Traceback (most recent call last):
  File "/usr/lib/python3.8/runpy.py", line 194, in _run_module_as_main
    return _run_code(code, main_globals, None,
  File "/usr/lib/python3.8/runpy.py", line 87, in _run_code
    exec(code, run_globals)
  File "/home/azureuser/.vscode-server/extensions/ms-python.python-2023.8.0/pythonFiles/lib/python/debugpy/adapter/../../debugpy/launcher/../../debugpy/__main__.py", line 39, in <module>
    cli.main()
  File "/home/azureuser/.vscode-server/extensions/ms-python.python-2023.8.0/pythonFiles/lib/python/debugpy/adapter/../../debugpy/launcher/../../debugpy/../debugpy/server/cli.py", line 430, in main
    run()
  File "/home/azureuser/.vscode-server/extensions/ms-python.python-2023.8.0/pythonFiles/lib/python/debugpy/adapter/../../debugpy/launcher/../../debugpy/../debugpy/server/cli.py", line 284, in run_file
    runpy.run_path(target, run_name="__main__")
  File "/home/azureuser/.vscode-server/extensions/ms-python.python-2023.8.0/pythonFiles/lib/python/debugpy/_vendored/pydevd/_pydevd_bundle/pydevd_runpy.py", line 321, in run_path
    return _run_module_code(code, init_globals, run_name,
  File "/home/azureuser/.vscode-server/extensions/ms-python.python-2023.8.0/pythonFiles/lib/python/debugpy/_vendored/pydevd/_pydevd_bundle/pydevd_runpy.py", line 135, in _run_module_code
    _run_code(code, mod_globals, init_globals,
  File "/home/azureuser/.vscode-server/extensions/ms-python.python-2023.8.0/pythonFiles/lib/python/debugpy/_vendored/pydevd/_pydevd_bundle/pydevd_runpy.py", line 124, in _run_code
    exec(code, run_globals)
  File "/home/azureuser/FFWM/train_flow.py", line 73, in <module>
    model.optimize_parameters()  # calculate loss functions, get gradients, update network weights
  File "/home/azureuser/FFWM/models/flownet_model.py", line 77, in optimize_parameters
    self.backward()
  File "/home/azureuser/FFWM/models/flownet_model.py", line 69, in backward
    self.loss_lm = self.criterionLD(self.flows, self.lm_S, self.lm_F, self.gate)
  File "/home/azureuser/FFWM/venv/lib/python3.8/site-packages/torch/nn/modules/module.py", line 1501, in _call_impl
    return forward_call(*args, **kwargs)
  File "/home/azureuser/FFWM/models/losses.py", line 125, in forward
    ld_loss += self.weights[i] * self.criterionLD(flow, lm_S.div(scale), lm_F.div(scale), gate)

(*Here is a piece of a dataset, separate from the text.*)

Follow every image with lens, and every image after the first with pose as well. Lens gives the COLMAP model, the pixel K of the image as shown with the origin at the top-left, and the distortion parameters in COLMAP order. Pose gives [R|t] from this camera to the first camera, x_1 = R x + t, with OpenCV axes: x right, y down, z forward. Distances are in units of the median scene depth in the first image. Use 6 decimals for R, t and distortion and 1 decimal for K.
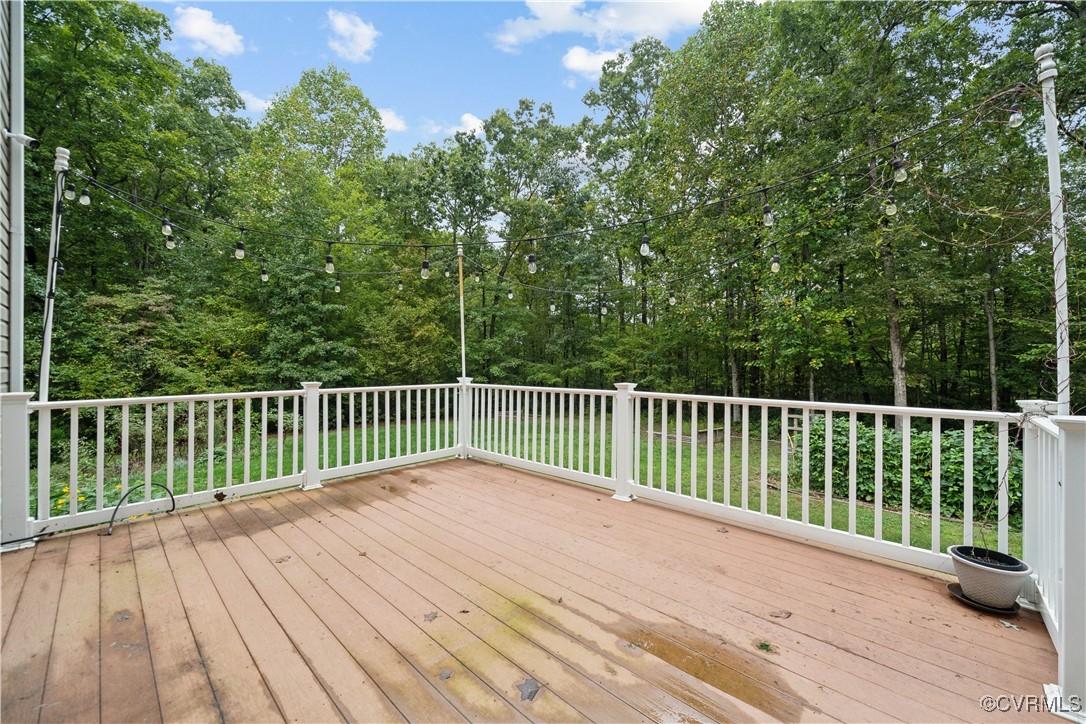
lens RADIAL K [[432.0, 0, 543.0], [0, 432.0, 362.0], [0, 0, 1]] dist [-0.001421, -0.000096]
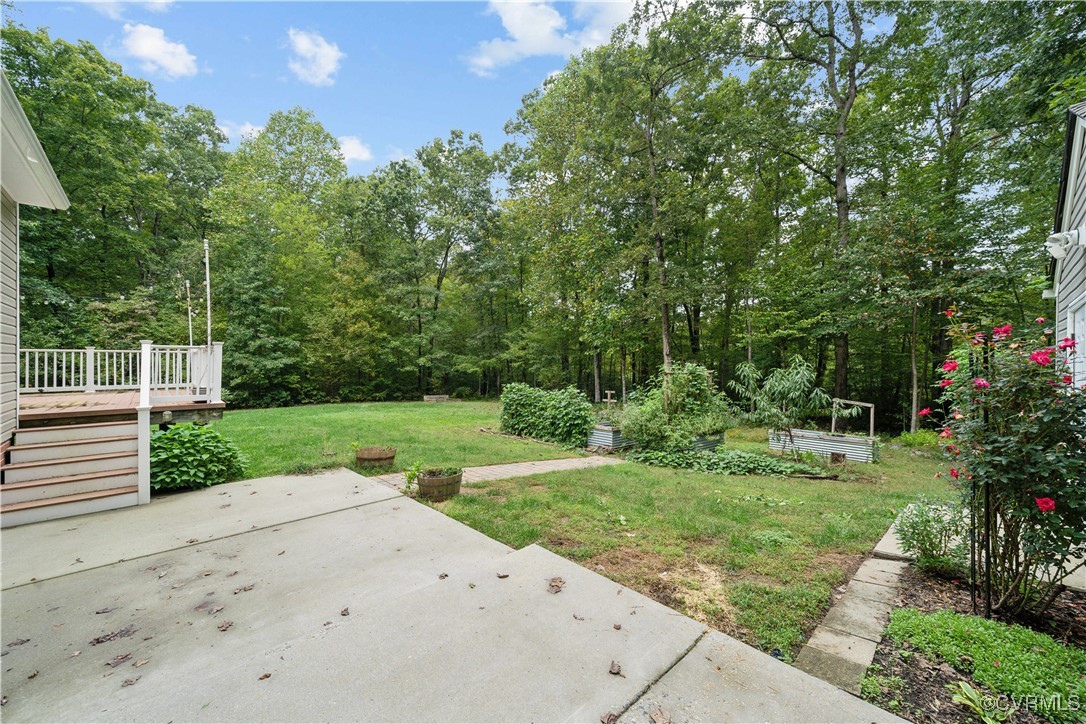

  File "/home/azureuser/FFWM/venv/lib/python3.8/site-packages/torch/nn/modules/module.py", line 1501, in _call_impl
    return forward_call(*args, **kwargs)
  File "/home/azureuser/FFWM/models/losses.py", line 71, in forward
    flow_points = torch.gather(flow_view, 1, index.to(torch.int64))
RuntimeError: CUDA error: device-side assert triggered

I omitted a few hundred lines of similar index out of bounds error messages, but this is the gist of it. Is there something wrong with my dataset? Or did something in torch change over time?